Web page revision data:
——————————
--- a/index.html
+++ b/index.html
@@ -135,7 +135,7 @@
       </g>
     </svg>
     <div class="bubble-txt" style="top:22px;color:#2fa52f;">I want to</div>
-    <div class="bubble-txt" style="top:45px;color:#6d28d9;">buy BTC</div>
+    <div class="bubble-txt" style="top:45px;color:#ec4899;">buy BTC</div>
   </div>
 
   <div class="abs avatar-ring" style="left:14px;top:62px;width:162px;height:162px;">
——————————
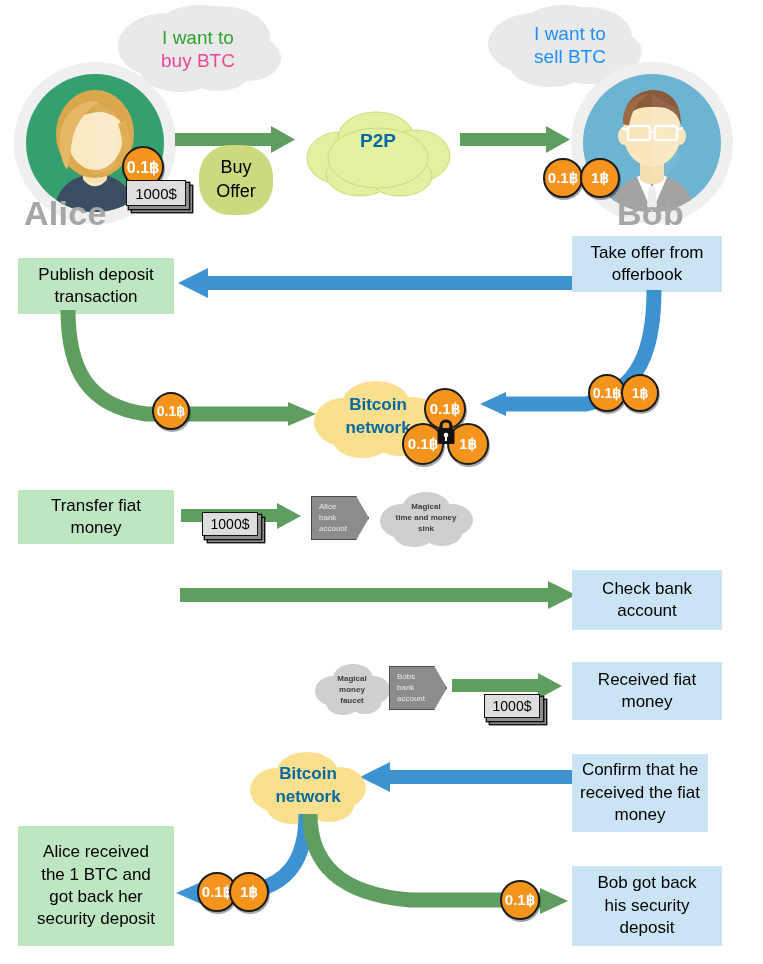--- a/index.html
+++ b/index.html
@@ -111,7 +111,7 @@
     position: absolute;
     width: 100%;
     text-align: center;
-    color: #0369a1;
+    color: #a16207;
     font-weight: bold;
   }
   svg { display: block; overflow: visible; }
——————————
Task prompt: The stretch of entries above that starts with the line containing "width: 100%;" and goes on through the line containing "block; overflow: visible;" is to be transcribed exactly, and no other line is to be transcribed.

Answer to this problem:
     width: 100%;
     text-align: center;
-    color: #0369a1;
+    color: #a16207;
     font-weight: bold;
   }
   svg { display: block; overflow: visible; }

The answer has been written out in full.